# START OF Material for this task
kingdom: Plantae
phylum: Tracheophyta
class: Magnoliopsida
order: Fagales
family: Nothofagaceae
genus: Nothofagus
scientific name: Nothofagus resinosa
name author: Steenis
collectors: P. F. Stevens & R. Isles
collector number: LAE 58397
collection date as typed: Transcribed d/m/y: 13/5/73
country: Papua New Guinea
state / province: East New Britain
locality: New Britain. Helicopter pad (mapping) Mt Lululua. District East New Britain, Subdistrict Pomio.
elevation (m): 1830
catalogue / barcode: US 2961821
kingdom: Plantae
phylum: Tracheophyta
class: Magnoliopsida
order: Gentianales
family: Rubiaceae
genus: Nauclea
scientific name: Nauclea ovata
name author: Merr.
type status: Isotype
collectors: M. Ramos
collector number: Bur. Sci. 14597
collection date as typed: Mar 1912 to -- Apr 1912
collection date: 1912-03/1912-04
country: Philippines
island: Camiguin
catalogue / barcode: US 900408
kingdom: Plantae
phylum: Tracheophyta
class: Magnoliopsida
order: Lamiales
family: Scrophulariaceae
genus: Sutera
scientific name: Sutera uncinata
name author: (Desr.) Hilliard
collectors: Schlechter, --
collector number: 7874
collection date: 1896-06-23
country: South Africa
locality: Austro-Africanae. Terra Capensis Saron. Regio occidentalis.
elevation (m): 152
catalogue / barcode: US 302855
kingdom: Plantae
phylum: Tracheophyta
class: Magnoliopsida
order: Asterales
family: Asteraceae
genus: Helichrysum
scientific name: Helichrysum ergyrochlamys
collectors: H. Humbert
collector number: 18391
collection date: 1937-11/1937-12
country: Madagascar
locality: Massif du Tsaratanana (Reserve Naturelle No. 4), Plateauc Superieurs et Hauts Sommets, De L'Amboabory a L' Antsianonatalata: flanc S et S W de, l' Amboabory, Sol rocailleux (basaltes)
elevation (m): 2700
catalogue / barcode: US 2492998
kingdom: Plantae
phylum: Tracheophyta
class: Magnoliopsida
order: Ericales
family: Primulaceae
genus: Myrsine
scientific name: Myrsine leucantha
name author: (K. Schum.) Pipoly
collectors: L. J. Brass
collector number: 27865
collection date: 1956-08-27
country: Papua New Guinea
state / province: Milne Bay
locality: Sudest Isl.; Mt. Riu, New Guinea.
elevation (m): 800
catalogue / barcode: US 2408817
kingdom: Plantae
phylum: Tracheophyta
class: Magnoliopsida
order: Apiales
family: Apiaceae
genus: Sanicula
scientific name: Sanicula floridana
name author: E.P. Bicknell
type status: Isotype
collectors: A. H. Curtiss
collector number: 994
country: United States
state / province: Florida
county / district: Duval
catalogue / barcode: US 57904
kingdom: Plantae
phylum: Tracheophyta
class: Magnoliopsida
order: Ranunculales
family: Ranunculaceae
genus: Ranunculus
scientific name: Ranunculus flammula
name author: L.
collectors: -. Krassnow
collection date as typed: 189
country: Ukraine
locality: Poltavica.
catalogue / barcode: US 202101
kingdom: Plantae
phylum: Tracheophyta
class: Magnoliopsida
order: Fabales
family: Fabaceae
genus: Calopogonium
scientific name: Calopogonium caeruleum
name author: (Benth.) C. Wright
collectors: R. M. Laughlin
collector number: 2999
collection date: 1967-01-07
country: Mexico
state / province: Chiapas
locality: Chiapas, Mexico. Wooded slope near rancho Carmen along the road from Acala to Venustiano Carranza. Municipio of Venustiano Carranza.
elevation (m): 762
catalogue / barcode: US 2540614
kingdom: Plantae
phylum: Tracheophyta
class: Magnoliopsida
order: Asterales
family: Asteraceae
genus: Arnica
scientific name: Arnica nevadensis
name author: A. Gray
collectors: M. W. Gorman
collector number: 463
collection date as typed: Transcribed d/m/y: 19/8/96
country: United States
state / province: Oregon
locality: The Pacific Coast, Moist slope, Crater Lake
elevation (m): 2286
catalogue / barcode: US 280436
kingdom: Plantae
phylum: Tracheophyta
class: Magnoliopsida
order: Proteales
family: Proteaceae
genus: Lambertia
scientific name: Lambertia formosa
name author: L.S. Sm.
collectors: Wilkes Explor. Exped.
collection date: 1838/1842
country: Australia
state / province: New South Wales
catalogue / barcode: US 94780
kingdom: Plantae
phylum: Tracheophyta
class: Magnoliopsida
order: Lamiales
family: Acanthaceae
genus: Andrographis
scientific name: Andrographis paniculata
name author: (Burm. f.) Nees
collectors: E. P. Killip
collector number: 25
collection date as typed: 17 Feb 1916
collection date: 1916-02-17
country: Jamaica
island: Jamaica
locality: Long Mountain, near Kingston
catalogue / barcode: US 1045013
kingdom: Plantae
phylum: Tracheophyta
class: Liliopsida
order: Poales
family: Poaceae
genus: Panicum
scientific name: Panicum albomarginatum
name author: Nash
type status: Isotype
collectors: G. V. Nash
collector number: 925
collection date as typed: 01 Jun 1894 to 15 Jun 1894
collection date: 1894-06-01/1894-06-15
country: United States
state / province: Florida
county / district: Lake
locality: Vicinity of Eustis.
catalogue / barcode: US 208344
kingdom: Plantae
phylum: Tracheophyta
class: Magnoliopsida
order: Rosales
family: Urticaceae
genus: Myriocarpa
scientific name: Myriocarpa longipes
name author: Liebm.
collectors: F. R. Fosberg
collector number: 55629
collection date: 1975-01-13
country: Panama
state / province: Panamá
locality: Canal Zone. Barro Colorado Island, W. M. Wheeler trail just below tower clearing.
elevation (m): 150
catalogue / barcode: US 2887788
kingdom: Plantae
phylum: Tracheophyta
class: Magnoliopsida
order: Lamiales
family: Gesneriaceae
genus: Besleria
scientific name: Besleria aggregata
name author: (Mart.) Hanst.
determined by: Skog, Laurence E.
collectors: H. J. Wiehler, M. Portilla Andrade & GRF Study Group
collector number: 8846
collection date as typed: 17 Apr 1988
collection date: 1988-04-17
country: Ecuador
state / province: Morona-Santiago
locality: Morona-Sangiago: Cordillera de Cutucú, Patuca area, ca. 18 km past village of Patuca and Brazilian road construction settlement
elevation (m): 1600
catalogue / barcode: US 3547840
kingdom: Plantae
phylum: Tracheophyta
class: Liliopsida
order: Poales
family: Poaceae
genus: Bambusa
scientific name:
# END OF Material for this task
Challenge: Please reproduce every line of the listing above word for word, with nothing changed.

Solution to this exercise:
kingdom: Plantae
phylum: Tracheophyta
class: Magnoliopsida
order: Fagales
family: Nothofagaceae
genus: Nothofagus
scientific name: Nothofagus resinosa
name author: Steenis
collectors: P. F. Stevens & R. Isles
collector number: LAE 58397
collection date as typed: Transcribed d/m/y: 13/5/73
country: Papua New Guinea
state / province: East New Britain
locality: New Britain. Helicopter pad (mapping) Mt Lululua. District East New Britain, Subdistrict Pomio.
elevation (m): 1830
catalogue / barcode: US 2961821
kingdom: Plantae
phylum: Tracheophyta
class: Magnoliopsida
order: Gentianales
family: Rubiaceae
genus: Nauclea
scientific name: Nauclea ovata
name author: Merr.
type status: Isotype
collectors: M. Ramos
collector number: Bur. Sci. 14597
collection date as typed: Mar 1912 to -- Apr 1912
collection date: 1912-03/1912-04
country: Philippines
island: Camiguin
catalogue / barcode: US 900408
kingdom: Plantae
phylum: Tracheophyta
class: Magnoliopsida
order: Lamiales
family: Scrophulariaceae
genus: Sutera
scientific name: Sutera uncinata
name author: (Desr.) Hilliard
collectors: Schlechter, --
collector number: 7874
collection date: 1896-06-23
country: South Africa
locality: Austro-Africanae. Terra Capensis Saron. Regio occidentalis.
elevation (m): 152
catalogue / barcode: US 302855
kingdom: Plantae
phylum: Tracheophyta
class: Magnoliopsida
order: Asterales
family: Asteraceae
genus: Helichrysum
scientific name: Helichrysum ergyrochlamys
collectors: H. Humbert
collector number: 18391
collection date: 1937-11/1937-12
country: Madagascar
locality: Massif du Tsaratanana (Reserve Naturelle No. 4), Plateauc Superieurs et Hauts Sommets, De L'Amboabory a L' Antsianonatalata: flanc S et S W de, l' Amboabory, Sol rocailleux (basaltes)
elevation (m): 2700
catalogue / barcode: US 2492998
kingdom: Plantae
phylum: Tracheophyta
class: Magnoliopsida
order: Ericales
family: Primulaceae
genus: Myrsine
scientific name: Myrsine leucantha
name author: (K. Schum.) Pipoly
collectors: L. J. Brass
collector number: 27865
collection date: 1956-08-27
country: Papua New Guinea
state / province: Milne Bay
locality: Sudest Isl.; Mt. Riu, New Guinea.
elevation (m): 800
catalogue / barcode: US 2408817
kingdom: Plantae
phylum: Tracheophyta
class: Magnoliopsida
order: Apiales
family: Apiaceae
genus: Sanicula
scientific name: Sanicula floridana
name author: E.P. Bicknell
type status: Isotype
collectors: A. H. Curtiss
collector number: 994
country: United States
state / province: Florida
county / district: Duval
catalogue / barcode: US 57904
kingdom: Plantae
phylum: Tracheophyta
class: Magnoliopsida
order: Ranunculales
family: Ranunculaceae
genus: Ranunculus
scientific name: Ranunculus flammula
name author: L.
collectors: -. Krassnow
collection date as typed: 189
country: Ukraine
locality: Poltavica.
catalogue / barcode: US 202101
kingdom: Plantae
phylum: Tracheophyta
class: Magnoliopsida
order: Fabales
family: Fabaceae
genus: Calopogonium
scientific name: Calopogonium caeruleum
name author: (Benth.) C. Wright
collectors: R. M. Laughlin
collector number: 2999
collection date: 1967-01-07
country: Mexico
state / province: Chiapas
locality: Chiapas, Mexico. Wooded slope near rancho Carmen along the road from Acala to Venustiano Carranza. Municipio of Venustiano Carranza.
elevation (m): 762
catalogue / barcode: US 2540614
kingdom: Plantae
phylum: Tracheophyta
class: Magnoliopsida
order: Asterales
family: Asteraceae
genus: Arnica
scientific name: Arnica nevadensis
name author: A. Gray
collectors: M. W. Gorman
collector number: 463
collection date as typed: Transcribed d/m/y: 19/8/96
country: United States
state / province: Oregon
locality: The Pacific Coast, Moist slope, Crater Lake
elevation (m): 2286
catalogue / barcode: US 280436
kingdom: Plantae
phylum: Tracheophyta
class: Magnoliopsida
order: Proteales
family: Proteaceae
genus: Lambertia
scientific name: Lambertia formosa
name author: L.S. Sm.
collectors: Wilkes Explor. Exped.
collection date: 1838/1842
country: Australia
state / province: New South Wales
catalogue / barcode: US 94780
kingdom: Plantae
phylum: Tracheophyta
class: Magnoliopsida
order: Lamiales
family: Acanthaceae
genus: Andrographis
scientific name: Andrographis paniculata
name author: (Burm. f.) Nees
collectors: E. P. Killip
collector number: 25
collection date as typed: 17 Feb 1916
collection date: 1916-02-17
country: Jamaica
island: Jamaica
locality: Long Mountain, near Kingston
catalogue / barcode: US 1045013
kingdom: Plantae
phylum: Tracheophyta
class: Liliopsida
order: Poales
family: Poaceae
genus: Panicum
scientific name: Panicum albomarginatum
name author: Nash
type status: Isotype
collectors: G. V. Nash
collector number: 925
collection date as typed: 01 Jun 1894 to 15 Jun 1894
collection date: 1894-06-01/1894-06-15
country: United States
state / province: Florida
county / district: Lake
locality: Vicinity of Eustis.
catalogue / barcode: US 208344
kingdom: Plantae
phylum: Tracheophyta
class: Magnoliopsida
order: Rosales
family: Urticaceae
genus: Myriocarpa
scientific name: Myriocarpa longipes
name author: Liebm.
collectors: F. R. Fosberg
collector number: 55629
collection date: 1975-01-13
country: Panama
state / province: Panamá
locality: Canal Zone. Barro Colorado Island, W. M. Wheeler trail just below tower clearing.
elevation (m): 150
catalogue / barcode: US 2887788
kingdom: Plantae
phylum: Tracheophyta
class: Magnoliopsida
order: Lamiales
family: Gesneriaceae
genus: Besleria
scientific name: Besleria aggregata
name author: (Mart.) Hanst.
determined by: Skog, Laurence E.
collectors: H. J. Wiehler, M. Portilla Andrade & GRF Study Group
collector number: 8846
collection date as typed: 17 Apr 1988
collection date: 1988-04-17
country: Ecuador
state / province: Morona-Santiago
locality: Morona-Sangiago: Cordillera de Cutucú, Patuca area, ca. 18 km past village of Patuca and Brazilian road construction settlement
elevation (m): 1600
catalogue / barcode: US 3547840
kingdom: Plantae
phylum: Tracheophyta
class: Liliopsida
order: Poales
family: Poaceae
genus: Bambusa
scientific name:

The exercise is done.